Gillie pushed into the stairwell and ran, full out. More tremors now. A chunk of ceiling collapsed behind them as she sprinted, landing by landing.
At last, they hit the ground floor, and she followed the signs for maintenance staff. Those exits rarely had much security.
Metal door, regular lock.
Gillie shot a hole in it and stepped out into an alley, complete with Dumpsters. Heron had ported them into a skyscraper. She had no idea what city they were in.
“Find me a private place to work on him,” she demanded.
“The rendezvous point—”
“
Fuck
them. You move or I shoot you.” She cocked the gun to show she meant business.
“I hear you.” But by his expression, he thought it was too late; he was humoring her.
Dunn led the way to a fire escape. He showed his strength by boosting her to the ladder, even encumbered as he was. Gillie lowered it for him, so he could climb. This looked like a condemned apartment building. Good enough. There might be squatters, but if they had any sense, they’d clear the fuck out. The window was already broken and the place smelled of cat piss, but there was no time to seek something better.
“Lay him down.”
She knelt beside Taye, checking for pulse.
Ah, thank you.
It was there, thready but there. He was breathing faintly, a death rattle in his chest. But he hadn’t gone. Not yet. Even now, he was fighting for her. For them. He might not know it, but he was. If he’d passed, there would be nothing for her to do, here. She couldn’t heal death.
“You can really fix him?” Dunn asked.
“I think so. Do you have a knife?”
In silence, he handed it over and she made a very shallow cut on Taye’s palm and sealed her own injured hand to it. Fear trickled in her veins, ice and sorrow. No dialysis machine here. She didn’t start slow; there was no time. Gillie opened her healing to him like throttling back on a motorcycle, and his sickness slammed her.
Christ. How did he survive this? The stupid bastard let it get to terminal stages.

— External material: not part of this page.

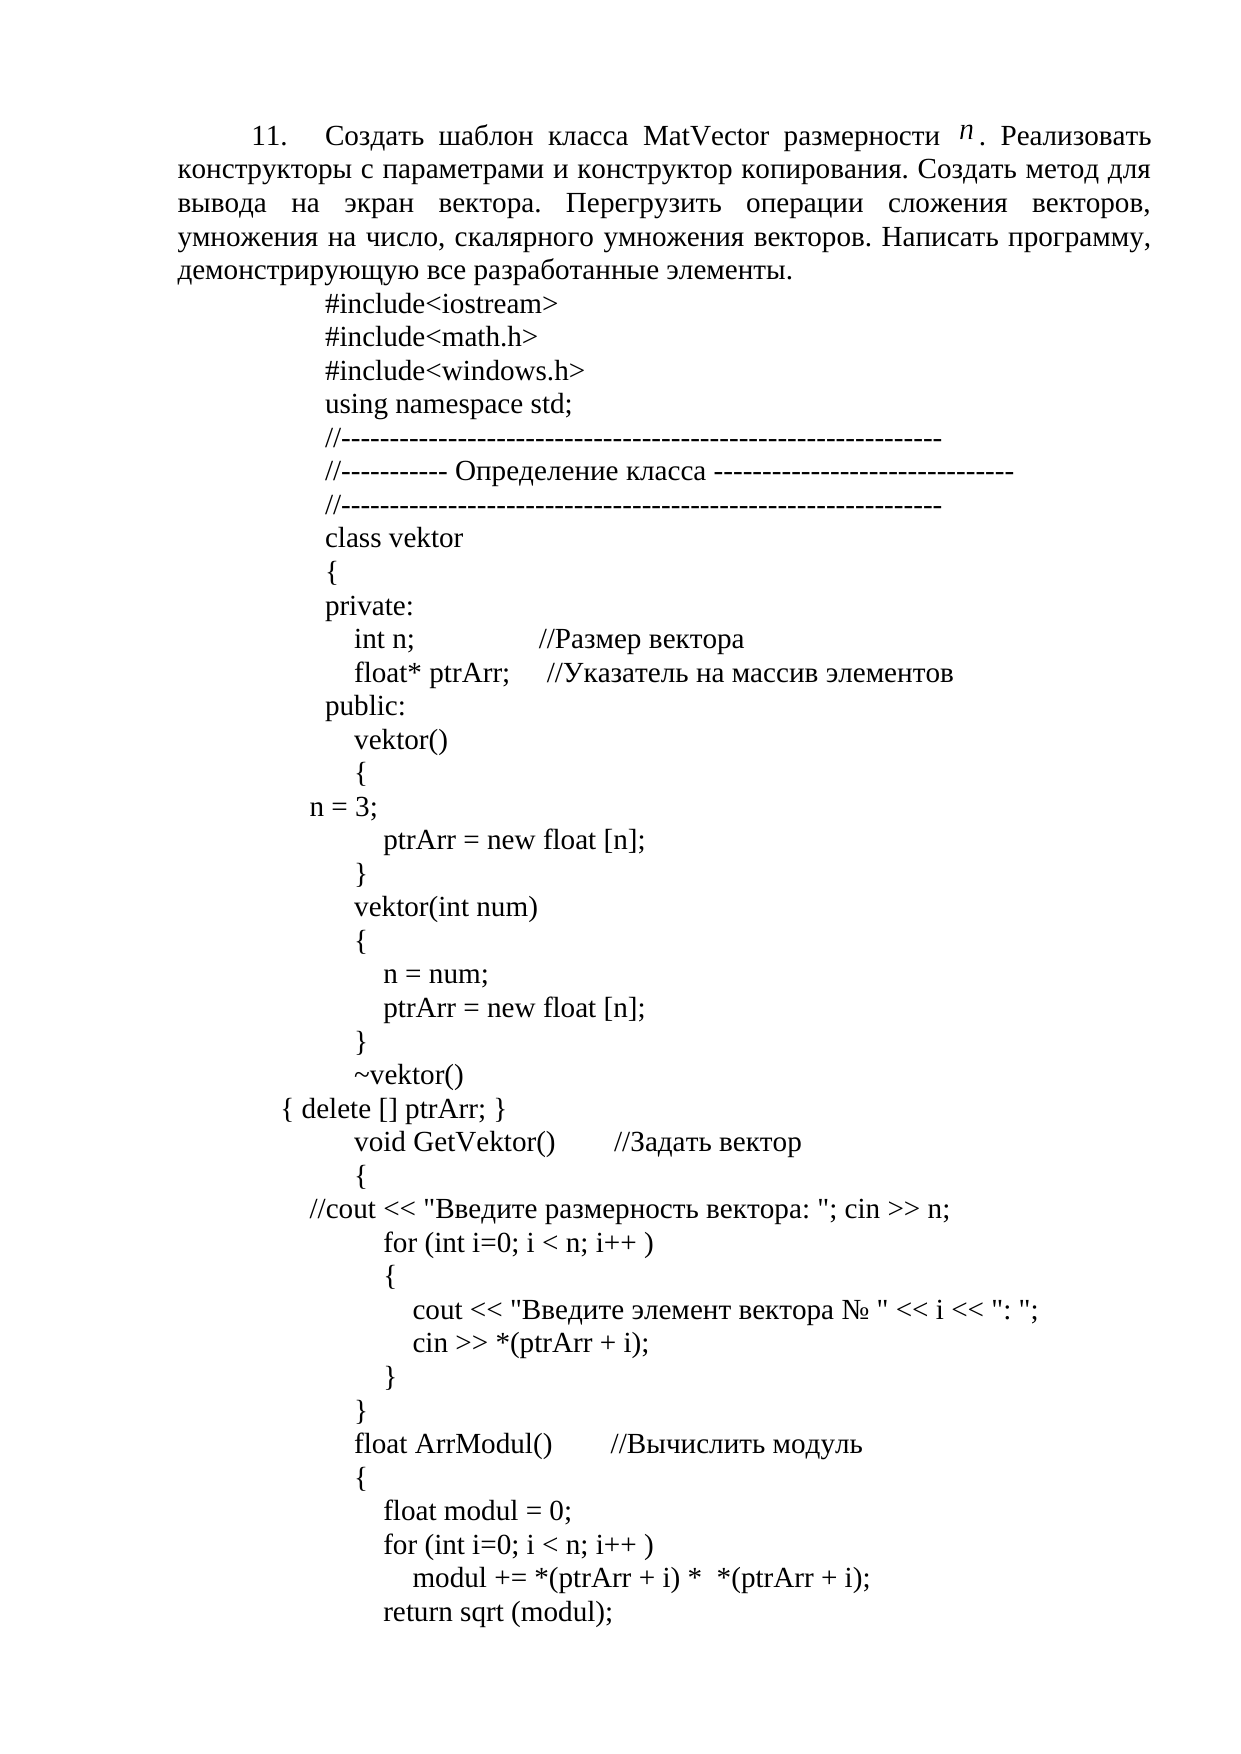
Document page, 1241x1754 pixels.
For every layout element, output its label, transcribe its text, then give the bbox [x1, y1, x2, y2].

Agony spiked into her stomach, and then the blackness seeped into her veins. Her vision flickered—she’d never attempted to save anyone so far gone before. But she wouldn’t give up.

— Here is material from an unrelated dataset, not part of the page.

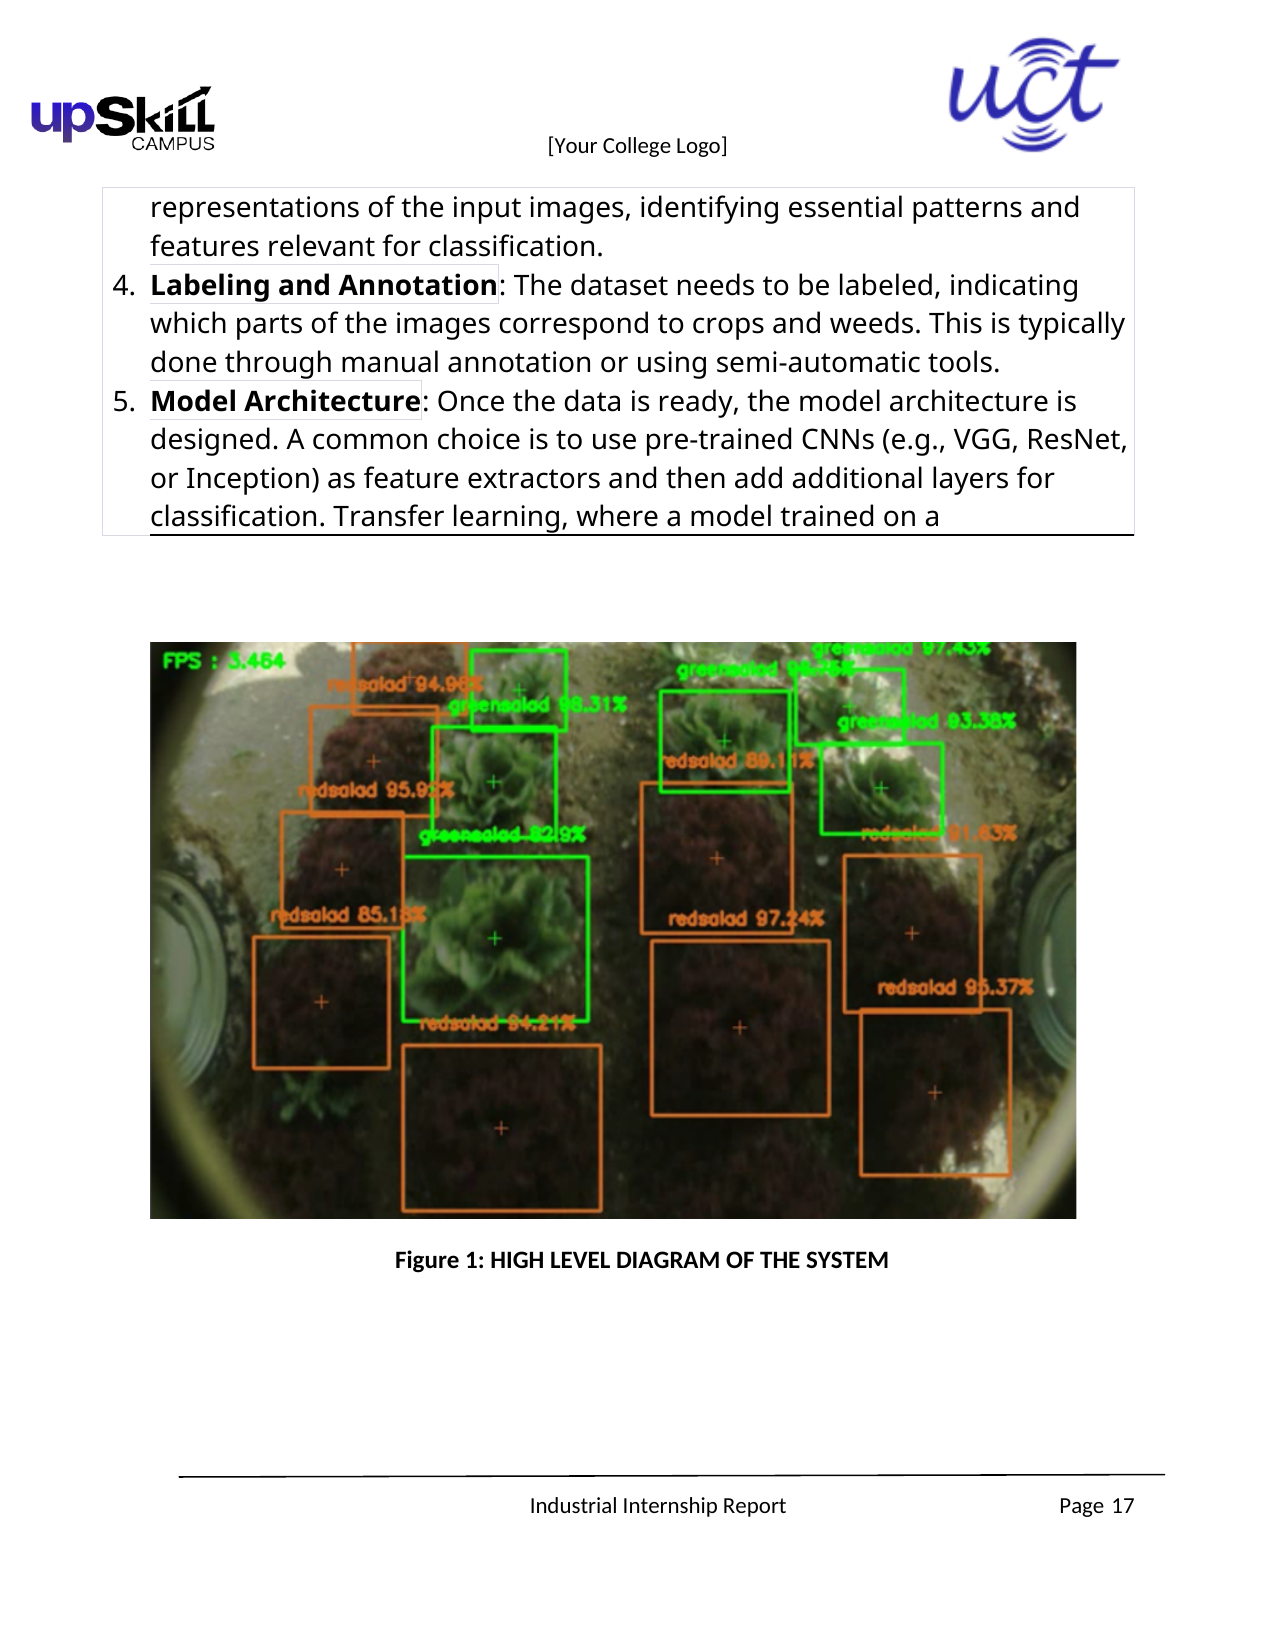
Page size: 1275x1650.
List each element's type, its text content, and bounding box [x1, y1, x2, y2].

If only one of us walks away, let it be him.
Through a veil of tears, she gazed up at Dunn. “Whatever happens, don’t let me stop touching him . . . even if I waver, even if I fall. Do you
understand
?”
The bounty hunter nodded. He knelt, cupping his hands over hers, and that was enough. At long last, the shadows took her in a whisper of leathery wings.
CHAPTER 27
The door opened
and closed. Tanager had chosen this chair so he wouldn’t see her right away.
Not very feng shui, traitor.
“You were clever,” she said.
She had been sitting here for over two hours, lying in wait. It was dark in the apartment—nice place, after what he’d done, he ought to live in squalor—and her words visibly startled the man who had just come home. She barely made out his shape in the shadows, but she didn’t need light to see justice done. She had been right, before, before Mockingbird called her away.
But it was time now.
Finally, Kes. God, I’m sorry it took so long.

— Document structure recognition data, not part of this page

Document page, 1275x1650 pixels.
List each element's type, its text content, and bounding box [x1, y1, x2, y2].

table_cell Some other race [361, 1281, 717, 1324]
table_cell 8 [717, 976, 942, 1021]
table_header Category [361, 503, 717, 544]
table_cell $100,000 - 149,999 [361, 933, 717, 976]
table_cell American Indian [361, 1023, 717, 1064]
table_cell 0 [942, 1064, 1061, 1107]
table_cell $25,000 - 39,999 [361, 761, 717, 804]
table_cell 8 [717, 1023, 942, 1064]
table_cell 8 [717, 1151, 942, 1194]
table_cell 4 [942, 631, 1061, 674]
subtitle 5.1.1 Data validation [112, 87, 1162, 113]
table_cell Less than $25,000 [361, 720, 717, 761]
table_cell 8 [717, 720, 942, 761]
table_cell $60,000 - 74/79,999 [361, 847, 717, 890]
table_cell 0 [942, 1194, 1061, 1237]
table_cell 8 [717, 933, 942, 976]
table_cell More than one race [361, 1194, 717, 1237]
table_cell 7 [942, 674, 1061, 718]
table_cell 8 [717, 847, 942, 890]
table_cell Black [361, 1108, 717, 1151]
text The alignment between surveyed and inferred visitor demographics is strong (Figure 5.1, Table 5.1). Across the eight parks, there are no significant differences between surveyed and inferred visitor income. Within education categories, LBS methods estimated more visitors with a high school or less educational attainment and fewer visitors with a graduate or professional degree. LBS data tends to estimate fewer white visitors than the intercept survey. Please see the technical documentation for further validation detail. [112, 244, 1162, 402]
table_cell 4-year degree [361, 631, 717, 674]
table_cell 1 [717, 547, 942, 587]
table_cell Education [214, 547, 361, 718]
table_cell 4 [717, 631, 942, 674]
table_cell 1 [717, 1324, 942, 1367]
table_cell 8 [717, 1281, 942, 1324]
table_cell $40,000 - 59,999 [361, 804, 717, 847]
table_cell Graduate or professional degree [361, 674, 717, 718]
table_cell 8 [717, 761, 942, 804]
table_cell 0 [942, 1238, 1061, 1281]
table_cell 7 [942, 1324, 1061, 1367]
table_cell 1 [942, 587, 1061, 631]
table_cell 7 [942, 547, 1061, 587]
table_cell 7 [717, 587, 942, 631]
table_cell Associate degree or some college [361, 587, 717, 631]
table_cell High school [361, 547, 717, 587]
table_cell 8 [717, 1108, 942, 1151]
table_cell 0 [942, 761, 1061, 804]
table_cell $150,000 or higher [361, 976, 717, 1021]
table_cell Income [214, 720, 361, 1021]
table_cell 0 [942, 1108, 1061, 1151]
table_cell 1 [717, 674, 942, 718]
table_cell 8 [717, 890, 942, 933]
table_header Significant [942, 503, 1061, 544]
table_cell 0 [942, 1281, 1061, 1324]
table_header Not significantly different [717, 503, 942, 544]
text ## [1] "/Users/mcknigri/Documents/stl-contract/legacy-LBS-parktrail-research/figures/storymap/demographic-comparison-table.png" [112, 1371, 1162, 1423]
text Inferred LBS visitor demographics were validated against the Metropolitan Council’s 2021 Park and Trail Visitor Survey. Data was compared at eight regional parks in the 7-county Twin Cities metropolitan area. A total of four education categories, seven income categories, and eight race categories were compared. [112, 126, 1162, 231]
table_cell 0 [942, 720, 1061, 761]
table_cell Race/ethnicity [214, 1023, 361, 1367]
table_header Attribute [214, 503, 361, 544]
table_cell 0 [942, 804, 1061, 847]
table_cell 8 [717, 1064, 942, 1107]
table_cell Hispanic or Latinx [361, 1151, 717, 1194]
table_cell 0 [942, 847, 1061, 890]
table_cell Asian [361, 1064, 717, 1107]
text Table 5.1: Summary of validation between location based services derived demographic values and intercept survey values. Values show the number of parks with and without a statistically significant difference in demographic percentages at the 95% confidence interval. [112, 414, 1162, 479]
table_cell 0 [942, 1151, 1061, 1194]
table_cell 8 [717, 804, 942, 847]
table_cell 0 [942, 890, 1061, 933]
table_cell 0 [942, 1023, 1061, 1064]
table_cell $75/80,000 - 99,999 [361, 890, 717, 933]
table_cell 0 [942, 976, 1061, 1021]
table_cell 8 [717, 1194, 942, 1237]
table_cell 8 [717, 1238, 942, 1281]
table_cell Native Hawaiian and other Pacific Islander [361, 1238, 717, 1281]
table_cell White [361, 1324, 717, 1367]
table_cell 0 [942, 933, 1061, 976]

“I take it you found the leak.” He dropped his keys into a bowl on the table to the left of the door, weariness lacing his voice.
“Bingo.”
“I wondered if anyone would ever catch me. Mockingbird had you following the wrong people for ages.”
“Oh, I know, trust me.” She tapped one long, black fingernail against the sole of her boot. “And see, that’s the thing. It wasn’t until I started asking myself, who has access, who could’ve done this, that I first looked in your direction. Why would you betray us like that? Apart from that one breach of trust, you worked tirelessly to shut them down. Problem was, you left no trail, so I had supposition, not proof. You hate the Foundation
so
much—I couldn’t figure your angle.”
He propped himself against the wall. “Did you work it out?”